§ TEXTE CITÉ

----------

Histoire et société

Dieu me pardonne c'est son métier

Sur les ruines de Yalta. C’est la Russie et la Chine qui dicteront les conditions du nouvel ordre mondial.

Comme nous ne cessons de le signaler, on voit de plus en plus monter les conditions d’une négociation de la part de l’hégémon : un congrès de Vienne, après Waterloo, un nouveau Yalta mais si l’on regarde le dessous des cartes ainsi apparemment distribuées entre « grandes puissances » du côté des BRICS et du côté des USA et de leurs vassaux, on s’aperçoit qu’il ne s’agit pour l’hégémon que d’offrir au monde le même système, avec le même maitre les USA, le dollar, les institutions existantes, la même logique. Un monde unipolaire dans une nouvelle orchestration dit justement l’article. Et ce choix là se joue sur tous les terrains où il y a conflit, guerre, blocus, etc … partout la « négociation » y compris en Ukraine n’a d’autre but que de faire accepter ce scénario qui confirme notre analyse de Trump comme syndic de faillite. (note de Danielle Bleitrach traduction de Marianne Dunlop)

----------

§ CONSIGNE ÉCRITE 1
Restituez le passage du texte cité de « Histoire et société » à « nouvel ordre mondial. », sans la moindre modification.

§ ENTRÉES FOURNIES
----------

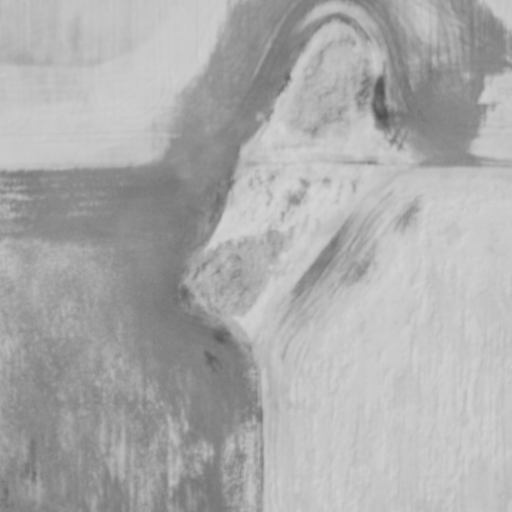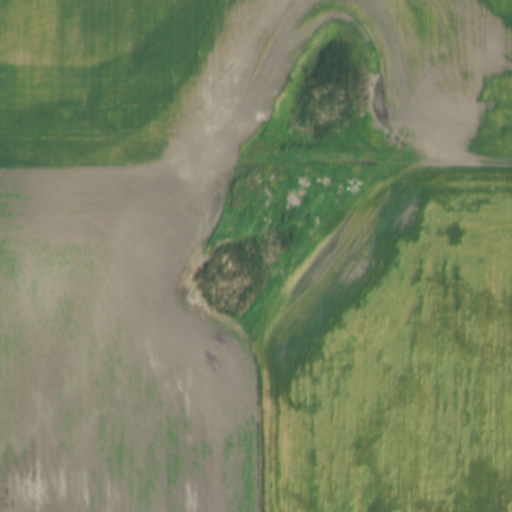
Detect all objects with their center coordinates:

----------

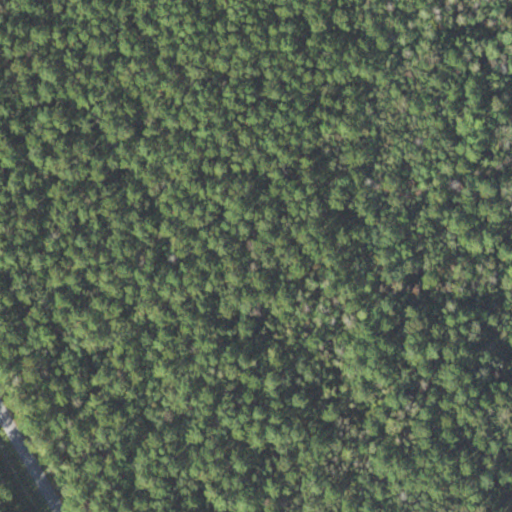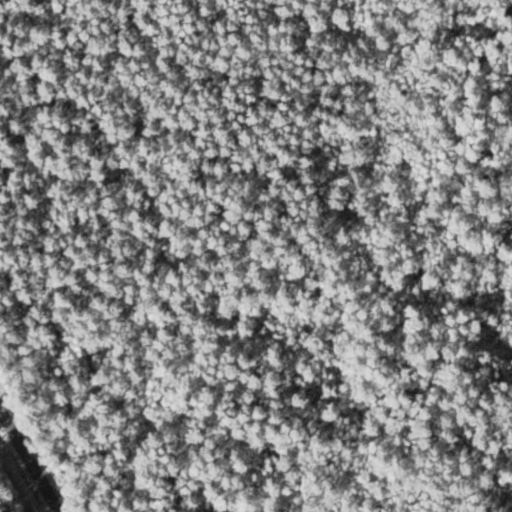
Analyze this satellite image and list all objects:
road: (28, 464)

----------

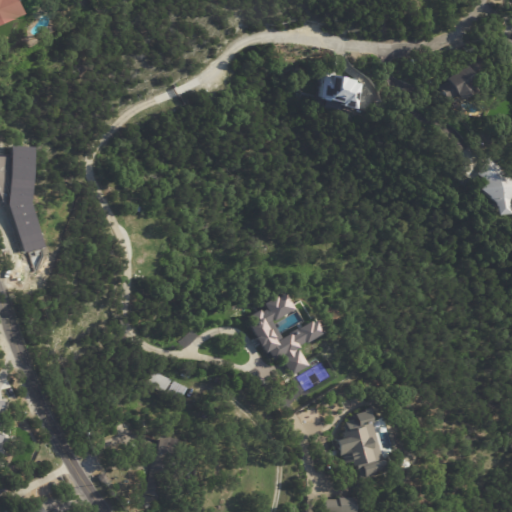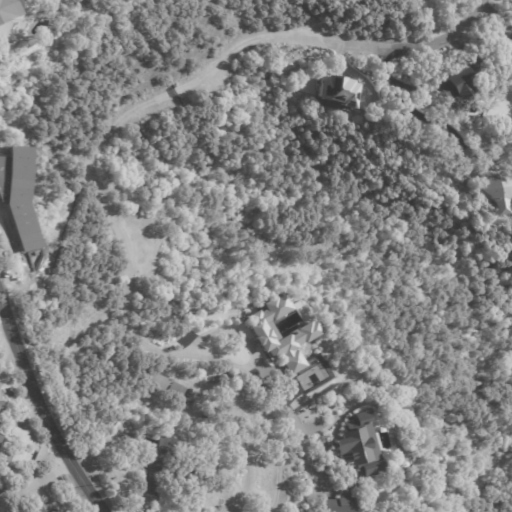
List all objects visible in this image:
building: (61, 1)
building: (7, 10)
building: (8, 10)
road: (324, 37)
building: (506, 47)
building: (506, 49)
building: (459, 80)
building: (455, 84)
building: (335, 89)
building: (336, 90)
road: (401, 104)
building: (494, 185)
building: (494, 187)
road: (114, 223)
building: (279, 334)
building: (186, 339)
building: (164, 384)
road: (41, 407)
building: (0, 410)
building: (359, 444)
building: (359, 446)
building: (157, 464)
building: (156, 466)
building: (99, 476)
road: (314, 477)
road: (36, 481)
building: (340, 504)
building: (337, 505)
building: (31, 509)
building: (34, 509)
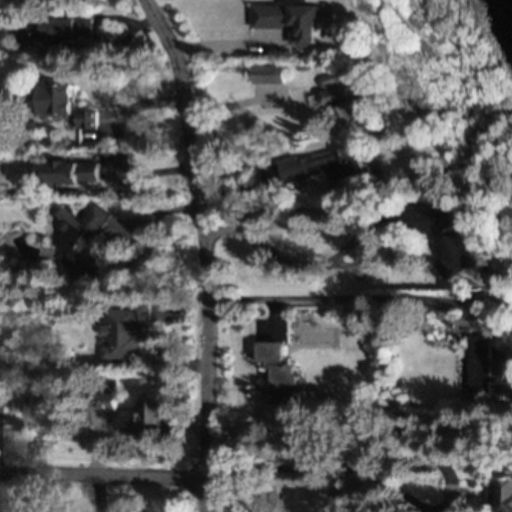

----------

§ CONSIGNE ÉCRITE 2
Exprimez sous forme de CSV à deux colonnes, entree et sortie, uniquement les enregistrements allant de la ligne avec « List all objects visible » à la ligne avec « building: (34, 509) », ces deux lignes comprises. Faites une ligne par énoncé et sa réponse, chaque champ entre guillemets, avec les sauts de ligne remplacés par des espaces.

§ RÉSULTAT 1
Histoire et société

Dieu me pardonne c'est son métier

Sur les ruines de Yalta. C’est la Russie et la Chine qui dicteront les conditions du nouvel ordre mondial.

§ RÉSULTAT 2
entree,sortie
"List all objects visible in this image:","building: (61, 1) building: (7, 10) building: (8, 10) road: (324, 37) building: (506, 47) building: (506, 49) building: (459, 80) building: (455, 84) building: (335, 89) building: (336, 90) road: (401, 104) building: (494, 185) building: (494, 187) road: (114, 223) building: (279, 334) building: (186, 339) building: (164, 384) road: (41, 407) building: (0, 410) building: (359, 444) building: (359, 446) building: (157, 464) building: (156, 466) building: (99, 476) road: (314, 477) road: (36, 481) building: (340, 504) building: (337, 505) building: (31, 509) building: (34, 509)"